◆ Exercise instructions
Pictures in the entries below are to be left out; otherwise, reproduce exactly the lines from the first through the line containing "2013) | | SOSA |".

*** Records for the exercise ***

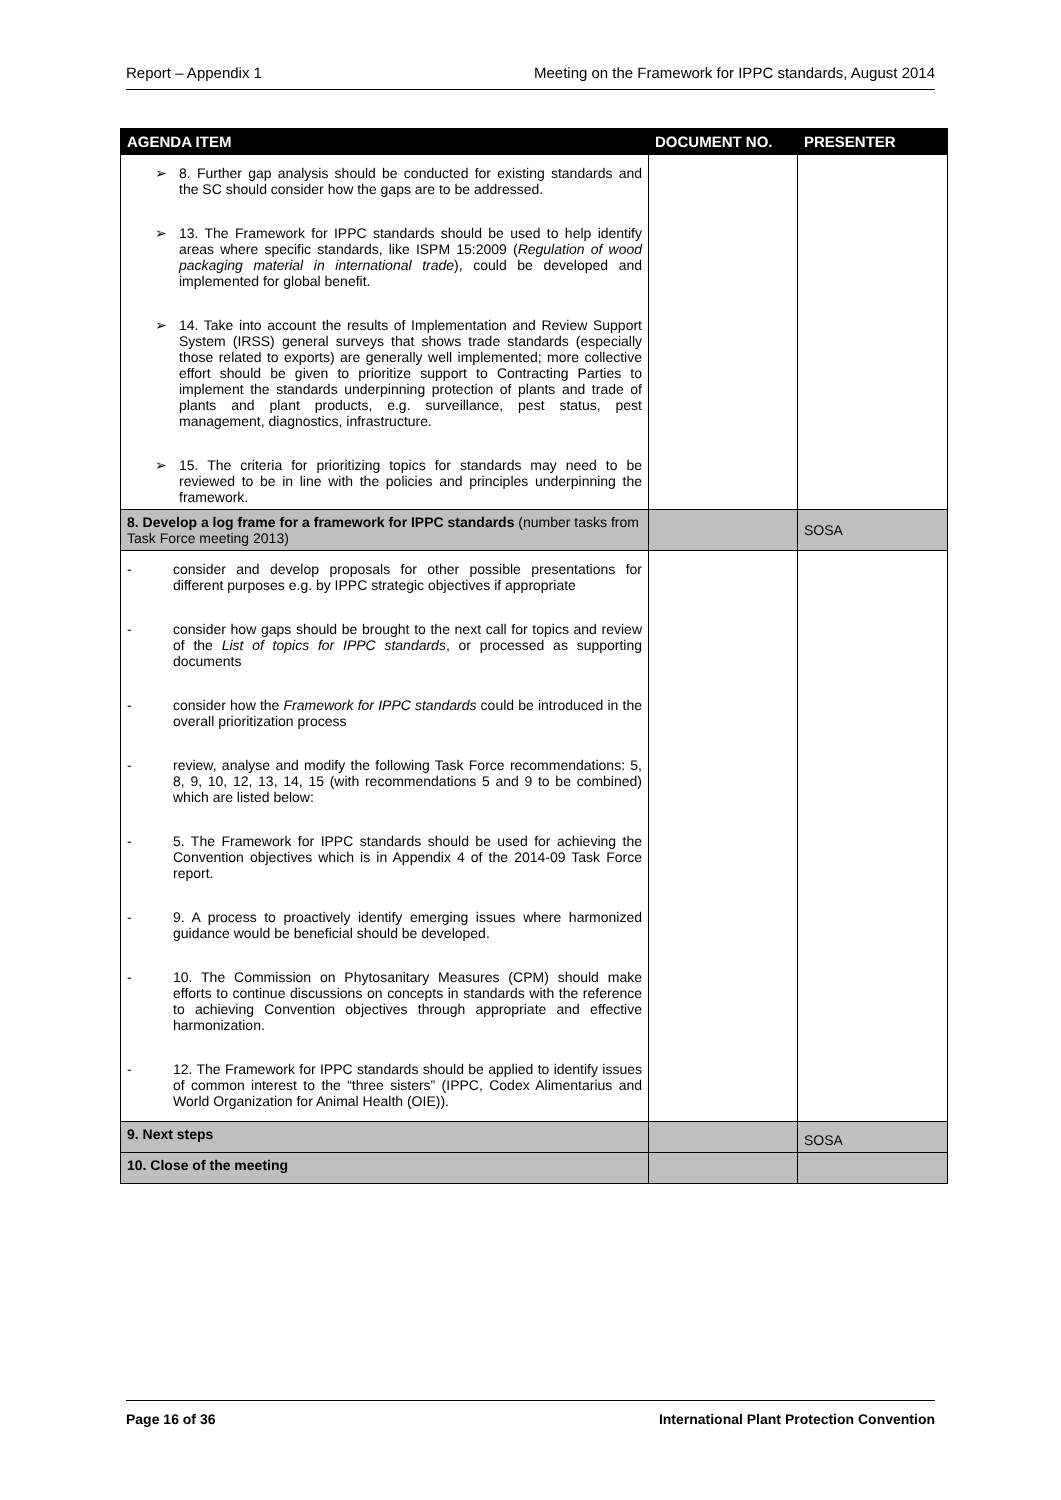Report – Appendix 1 Meeting on the Framework for IPPC standards, August 2014
| AGENDA ITEM | DOCUMENT NO. | PRESENTER |
| --- | --- | --- |
| ➢ 8. Further gap analysis should be conducted for existing standards and the SC should consider how the gaps are to be addressed. ➢ 13. The Framework for IPPC standards should be used to help identify areas where specific standards, like ISPM 15:2009 ( Regulation of wood packaging material in international trade ), could be developed and implemented for global benefit. ➢ 14. Take into account the results of Implementation and Review Support System (IRSS) general surveys that shows trade standards (especially those related to exports) are generally well implemented; more collective effort should be given to prioritize support to Contracting Parties to implement the standards underpinning protection of plants and trade of plants and plant products, e.g. surveillance, pest status, pest management, diagnostics, infrastructure. ➢ 15. The criteria for prioritizing topics for standards may need to be reviewed to be in line with the policies and principles underpinning the framework. | | |
| 8. Develop a log frame for a framework for IPPC standards (number tasks from Task Force meeting 2013) | | SOSA |
| - consider and develop proposals for other possible presentations for different purposes e.g. by IPPC strategic objectives if appropriate - consider how gaps should be brought to the next call for topics and review of the List of topics for IPPC standards , or processed as supporting documents - consider how the Framework for IPPC standards could be introduced in the overall prioritization process - review, analyse and modify the following Task Force recommendations: 5, 8, 9, 10, 12, 13, 14, 15 (with recommendations 5 and 9 to be combined) which are listed below: - 5. The Framework for IPPC standards should be used for achieving the Convention objectives which is in Appendix 4 of the 2014-09 Task Force report. - 9. A process to proactively identify emerging issues where harmonized guidance would be beneficial should be developed. - 10. The Commission on Phytosanitary Measures (CPM) should make efforts to continue discussions on concepts in standards with the reference to achieving Convention objectives through appropriate and effective harmonization. - 12. The Framework for IPPC standards should be applied to identify issues of common interest to the “three sisters” (IPPC, Codex Alimentarius and World Organization for Animal Health (OIE)). | | |
| 9. Next steps | | SOSA |
| 10. Close of the meeting | | |
Page 16 of 36 International Plant Protection Convention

*** End of Records for the exercise ***

◆ Answer to this problem
Report – Appendix 1 Meeting on the Framework for IPPC standards, August 2014
| AGENDA ITEM | DOCUMENT NO. | PRESENTER |
| --- | --- | --- |
| ➢ 8. Further gap analysis should be conducted for existing standards and the SC should consider how the gaps are to be addressed. ➢ 13. The Framework for IPPC standards should be used to help identify areas where specific standards, like ISPM 15:2009 ( Regulation of wood packaging material in international trade ), could be developed and implemented for global benefit. ➢ 14. Take into account the results of Implementation and Review Support System (IRSS) general surveys that shows trade standards (especially those related to exports) are generally well implemented; more collective effort should be given to prioritize support to Contracting Parties to implement the standards underpinning protection of plants and trade of plants and plant products, e.g. surveillance, pest status, pest management, diagnostics, infrastructure. ➢ 15. The criteria for prioritizing topics for standards may need to be reviewed to be in line with the policies and principles underpinning the framework. | | |
| 8. Develop a log frame for a framework for IPPC standards (number tasks from Task Force meeting 2013) | | SOSA |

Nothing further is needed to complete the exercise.